==== Data under study ====
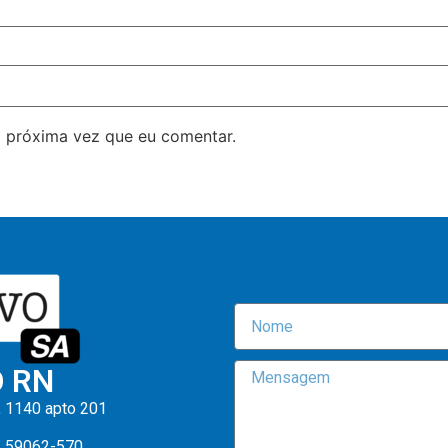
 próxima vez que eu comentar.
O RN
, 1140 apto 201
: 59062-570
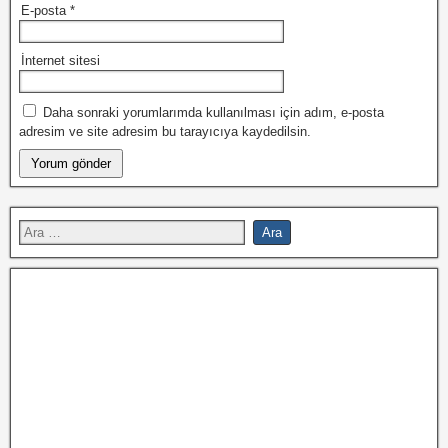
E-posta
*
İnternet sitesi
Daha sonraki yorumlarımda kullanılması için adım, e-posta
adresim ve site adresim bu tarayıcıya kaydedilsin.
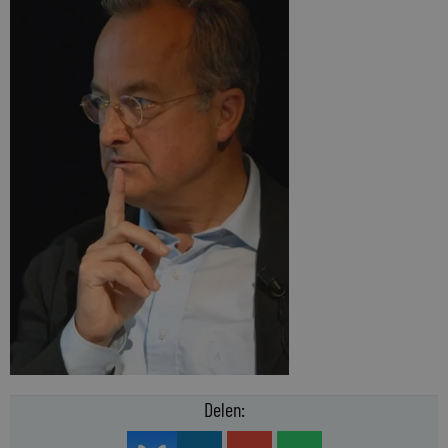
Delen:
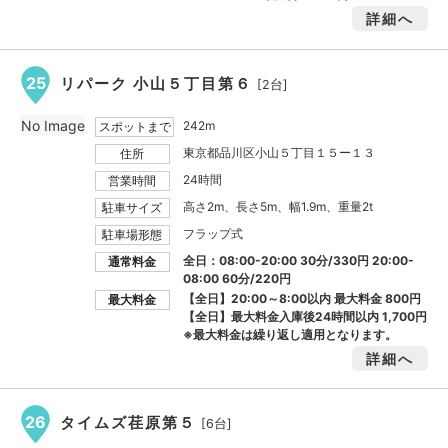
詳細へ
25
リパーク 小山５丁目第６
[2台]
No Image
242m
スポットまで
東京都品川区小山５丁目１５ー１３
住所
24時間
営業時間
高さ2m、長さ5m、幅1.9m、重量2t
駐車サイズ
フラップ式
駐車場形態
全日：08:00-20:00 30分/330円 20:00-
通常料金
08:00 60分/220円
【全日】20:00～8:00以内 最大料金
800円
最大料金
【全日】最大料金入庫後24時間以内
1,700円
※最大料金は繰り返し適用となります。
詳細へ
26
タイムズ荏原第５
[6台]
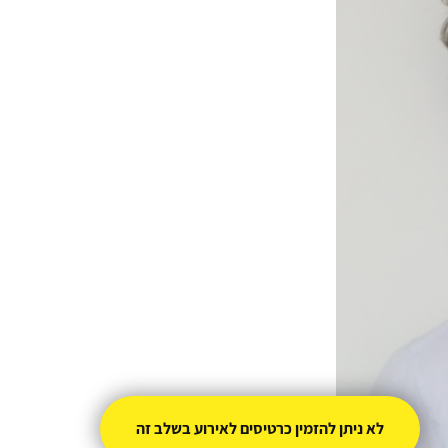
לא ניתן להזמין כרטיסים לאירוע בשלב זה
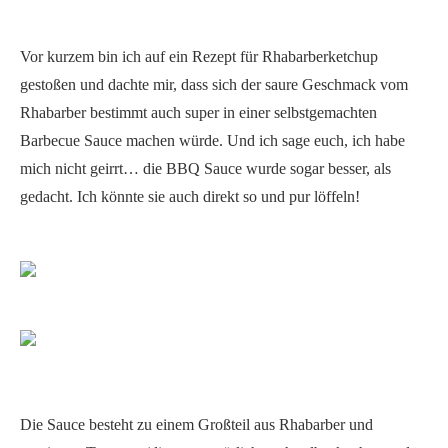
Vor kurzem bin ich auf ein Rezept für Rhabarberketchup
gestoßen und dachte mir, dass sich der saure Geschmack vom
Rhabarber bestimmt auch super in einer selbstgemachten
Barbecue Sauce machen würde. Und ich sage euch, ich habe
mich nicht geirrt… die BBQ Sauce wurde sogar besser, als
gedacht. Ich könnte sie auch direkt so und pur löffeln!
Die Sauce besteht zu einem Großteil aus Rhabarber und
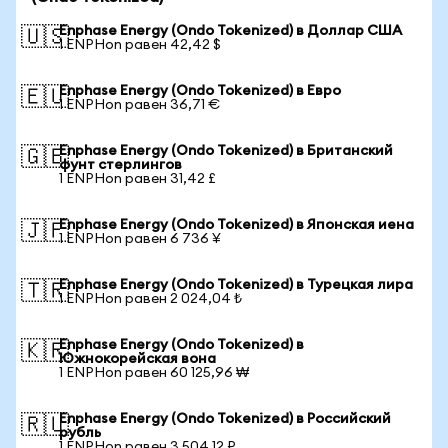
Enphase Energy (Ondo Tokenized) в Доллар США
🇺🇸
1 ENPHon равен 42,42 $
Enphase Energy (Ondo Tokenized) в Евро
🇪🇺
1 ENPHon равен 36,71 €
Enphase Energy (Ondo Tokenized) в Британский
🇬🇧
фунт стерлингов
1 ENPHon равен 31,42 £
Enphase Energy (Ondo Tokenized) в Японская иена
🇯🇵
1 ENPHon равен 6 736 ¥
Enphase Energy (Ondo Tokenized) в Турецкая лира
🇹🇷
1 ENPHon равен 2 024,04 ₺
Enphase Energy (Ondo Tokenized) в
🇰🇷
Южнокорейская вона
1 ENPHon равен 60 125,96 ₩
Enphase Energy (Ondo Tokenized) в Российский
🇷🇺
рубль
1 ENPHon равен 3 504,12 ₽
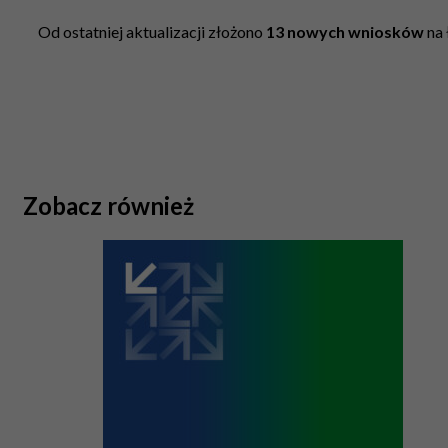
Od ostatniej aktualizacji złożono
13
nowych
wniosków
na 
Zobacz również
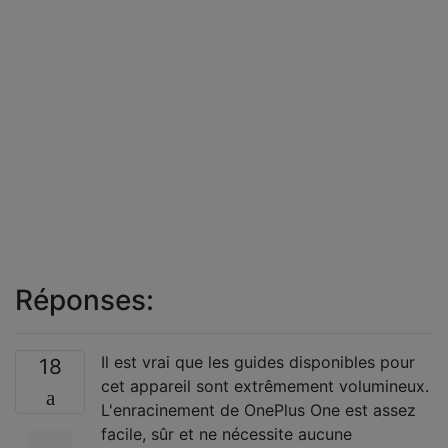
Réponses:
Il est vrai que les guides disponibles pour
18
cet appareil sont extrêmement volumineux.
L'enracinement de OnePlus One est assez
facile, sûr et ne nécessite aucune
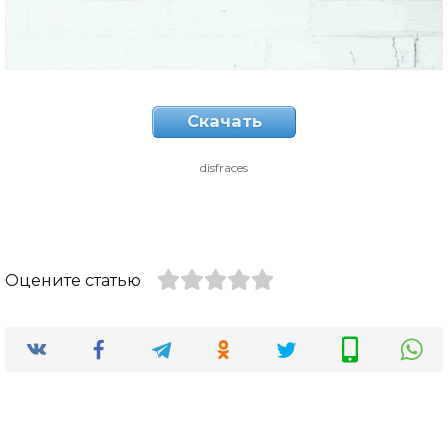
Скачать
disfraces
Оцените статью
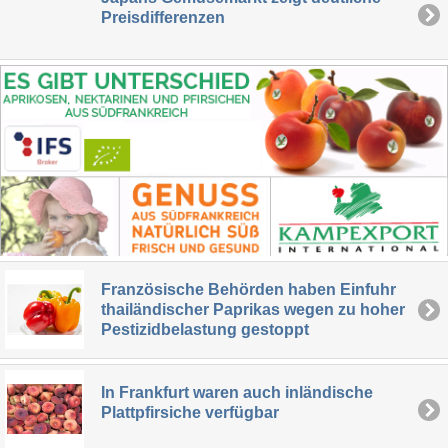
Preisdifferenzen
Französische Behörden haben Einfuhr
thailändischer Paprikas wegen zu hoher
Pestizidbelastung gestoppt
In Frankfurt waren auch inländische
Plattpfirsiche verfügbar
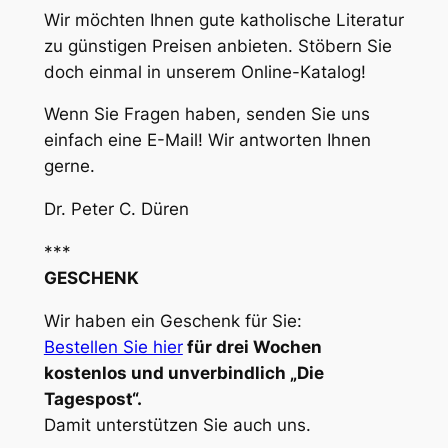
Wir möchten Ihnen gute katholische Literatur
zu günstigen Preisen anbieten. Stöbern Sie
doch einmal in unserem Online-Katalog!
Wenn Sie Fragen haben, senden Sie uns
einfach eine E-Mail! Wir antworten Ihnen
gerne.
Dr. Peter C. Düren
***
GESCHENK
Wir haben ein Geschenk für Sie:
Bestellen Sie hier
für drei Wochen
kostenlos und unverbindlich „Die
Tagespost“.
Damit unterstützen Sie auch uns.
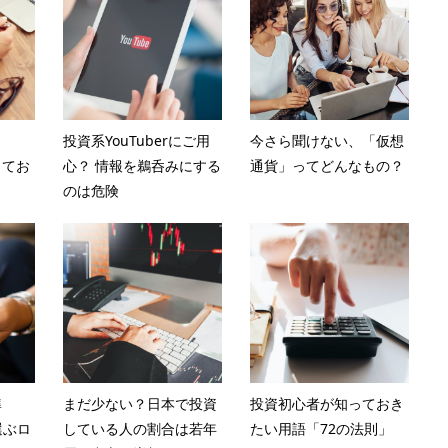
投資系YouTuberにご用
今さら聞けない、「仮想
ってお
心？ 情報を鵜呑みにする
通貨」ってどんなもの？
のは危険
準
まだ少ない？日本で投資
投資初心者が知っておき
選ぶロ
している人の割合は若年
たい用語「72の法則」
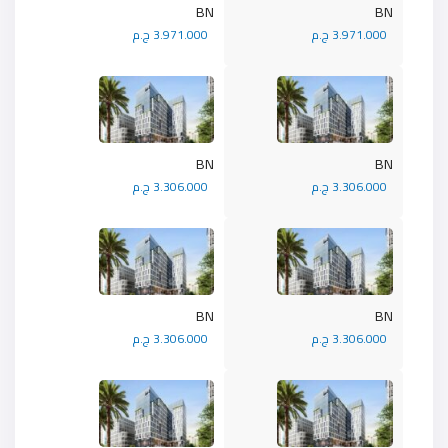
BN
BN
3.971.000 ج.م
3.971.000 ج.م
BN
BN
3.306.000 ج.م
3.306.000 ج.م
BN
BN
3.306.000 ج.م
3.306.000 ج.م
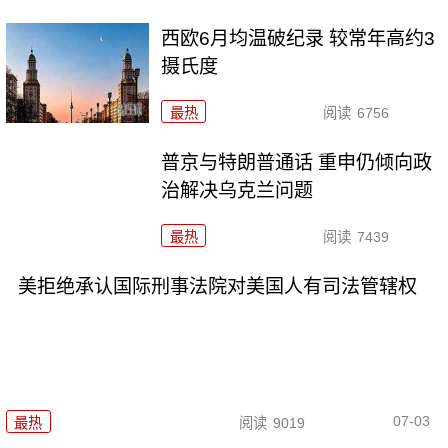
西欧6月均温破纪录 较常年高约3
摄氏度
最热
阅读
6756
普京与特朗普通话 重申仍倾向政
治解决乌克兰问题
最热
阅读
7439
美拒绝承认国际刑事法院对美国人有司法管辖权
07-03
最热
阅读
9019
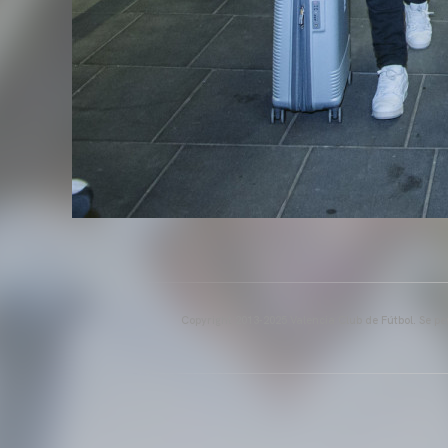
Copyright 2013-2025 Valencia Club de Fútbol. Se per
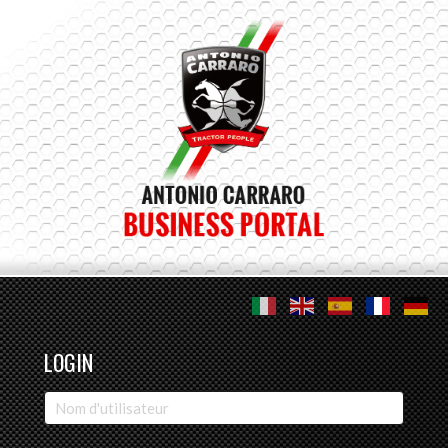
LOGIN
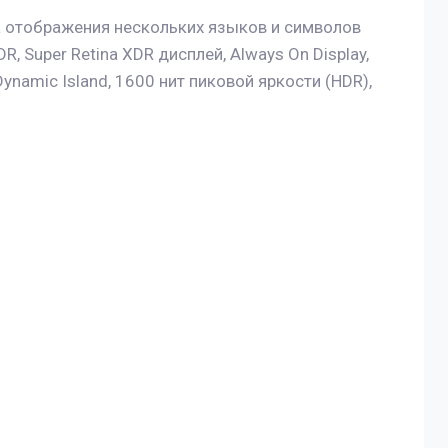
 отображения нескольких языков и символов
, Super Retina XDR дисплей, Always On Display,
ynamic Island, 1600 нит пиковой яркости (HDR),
====
Could you give every line of text in the material above as a Markdown table with the columns Row and Line, numbering each row and leaving out blank lines and the pictures?

### [Problem solution]
| Row | Line |
|---|---|
| 1 |  próxima vez que eu comentar. |
| 2 | O RN |
| 3 | , 1140 apto 201 |
| 4 | : 59062-570 |
| 5 | E-posta |
| 6 | * |
| 7 | İnternet sitesi |
| 8 | Daha sonraki yorumlarımda kullanılması için adım, e-posta |
| 9 | adresim ve site adresim bu tarayıcıya kaydedilsin. |
| 10 | Delen: |
| 11 | 詳細へ |
| 12 | 25 |
| 13 | リパーク 小山５丁目第６ |
| 14 | [2台] |
| 15 | No Image |
| 16 | 242m |
| 17 | スポットまで |
| 18 | 東京都品川区小山５丁目１５ー１３ |
| 19 | 住所 |
| 20 | 24時間 |
| 21 | 営業時間 |
| 22 | 高さ2m、長さ5m、幅1.9m、重量2t |
| 23 | 駐車サイズ |
| 24 | フラップ式 |
| 25 | 駐車場形態 |
| 26 | 全日：08:00-20:00 30分/330円 20:00- |
| 27 | 通常料金 |
| 28 | 08:00 60分/220円 |
| 29 | 【全日】20:00～8:00以内 最大料金 |
| 30 | 800円 |
| 31 | 最大料金 |
| 32 | 【全日】最大料金入庫後24時間以内 |
| 33 | 1,700円 |
| 34 | ※最大料金は繰り返し適用となります。 |
| 35 | 詳細へ |
| 36 | 26 |
| 37 | タイムズ荏原第５ |
| 38 | [6台] |
| 39 | לא ניתן להזמין כרטיסים לאירוע בשלב זה |
| 40 | Vor kurzem bin ich auf ein Rezept für Rhabarberketchup |
| 41 | gestoßen und dachte mir, dass sich der saure Geschmack vom |
| 42 | Rhabarber bestimmt auch super in einer selbstgemachten |
| 43 | Barbecue Sauce machen würde. Und ich sage euch, ich habe |
| 44 | mich nicht geirrt… die BBQ Sauce wurde sogar besser, als |
| 45 | gedacht. Ich könnte sie auch direkt so und pur löffeln! |
| 46 | Die Sauce besteht zu einem Großteil aus Rhabarber und |
| 47 | Enphase Energy (Ondo Tokenized) в Доллар США |
| 48 | 🇺🇸 |
| 49 | 1 ENPHon равен 42,42 $ |
| 50 | Enphase Energy (Ondo Tokenized) в Евро |
| 51 | 🇪🇺 |
| 52 | 1 ENPHon равен 36,71 € |
| 53 | Enphase Energy (Ondo Tokenized) в Британский |
| 54 | 🇬🇧 |
| 55 | фунт стерлингов |
| 56 | 1 ENPHon равен 31,42 £ |
| 57 | Enphase Energy (Ondo Tokenized) в Японская иена |
| 58 | 🇯🇵 |
| 59 | 1 ENPHon равен 6 736 ¥ |
| 60 | Enphase Energy (Ondo Tokenized) в Турецкая лира |
| 61 | 🇹🇷 |
| 62 | 1 ENPHon равен 2 024,04 ₺ |
| 63 | Enphase Energy (Ondo Tokenized) в |
| 64 | 🇰🇷 |
| 65 | Южнокорейская вона |
| 66 | 1 ENPHon равен 60 125,96 ₩ |
| 67 | Enphase Energy (Ondo Tokenized) в Российский |
| 68 | 🇷🇺 |
| 69 | рубль |
| 70 | 1 ENPHon равен 3 504,12 ₽ |
| 71 | Od ostatniej aktualizacji złożono |
| 72 | 13 |
| 73 | nowych |
| 74 | wniosków |
| 75 | na  |
| 76 | Zobacz również |
| 77 | Réponses: |
| 78 | Il est vrai que les guides disponibles pour |
| 79 | 18 |
| 80 | cet appareil sont extrêmement volumineux. |
| 81 | L'enracinement de OnePlus One est assez |
| 82 | facile, sûr et ne nécessite aucune |
| 83 | Скачать |
| 84 | disfraces |
| 85 | Оцените статью |
| 86 | Preisdifferenzen |
| 87 | Französische Behörden haben Einfuhr |
| 88 | thailändischer Paprikas wegen zu hoher |
| 89 | Pestizidbelastung gestoppt |
| 90 | In Frankfurt waren auch inländische |
| 91 | Plattpfirsiche verfügbar |
| 92 | Wir möchten Ihnen gute katholische Literatur |
| 93 | zu günstigen Preisen anbieten. Stöbern Sie |
| 94 | doch einmal in unserem Online-Katalog! |
| 95 | Wenn Sie Fragen haben, senden Sie uns |
| 96 | einfach eine E-Mail! Wir antworten Ihnen |
| 97 | gerne. |
| 98 | Dr. Peter C. Düren |
| 99 | *** |
| 100 | GESCHENK |
| 101 | Wir haben ein Geschenk für Sie: |
| 102 | Bestellen Sie hier |
| 103 | für drei Wochen |
| 104 | kostenlos und unverbindlich „Die |
| 105 | Tagespost“. |
| 106 | Damit unterstützen Sie auch uns. |
| 107 | 投資系YouTuberにご用 |
| 108 | 今さら聞けない、「仮想 |
| 109 | ってお |
| 110 | 心？ 情報を鵜呑みにする |
| 111 | 通貨」ってどんなもの？ |
| 112 | のは危険 |
| 113 | 準 |
| 114 | まだ少ない？日本で投資 |
| 115 | 投資初心者が知っておき |
| 116 | 選ぶロ |
| 117 | している人の割合は若年 |
| 118 | たい用語「72の法則」 |
| 119 | BN |
| 120 | BN |
| 121 | 3.971.000 ج.م |
| 122 | 3.971.000 ج.م |
| 123 | BN |
| 124 | BN |
| 125 | 3.306.000 ج.م |
| 126 | 3.306.000 ج.م |
| 127 | BN |
| 128 | BN |
| 129 | 3.306.000 ج.م |
| 130 | 3.306.000 ج.م |
| 131 | 西欧6月均温破纪录 较常年高约3 |
| 132 | 摄氏度 |
| 133 | 最热 |
| 134 | 阅读 |
| 135 | 6756 |
| 136 | 普京与特朗普通话 重申仍倾向政 |
| 137 | 治解决乌克兰问题 |
| 138 | 最热 |
| 139 | 阅读 |
| 140 | 7439 |
| 141 | 美拒绝承认国际刑事法院对美国人有司法管辖权 |
| 142 | 07-03 |
| 143 | 最热 |
| 144 | 阅读 |
| 145 | 9019 |
| 146 | Copyright 2013-2025 Valencia Club de Fútbol. Se per |
| 147 | LOGIN |
| 148 |  отображения нескольких языков и символов |
| 149 | , Super Retina XDR дисплей, Always On Display, |
| 150 | ynamic Island, 1600 нит пиковой яркости (HDR), |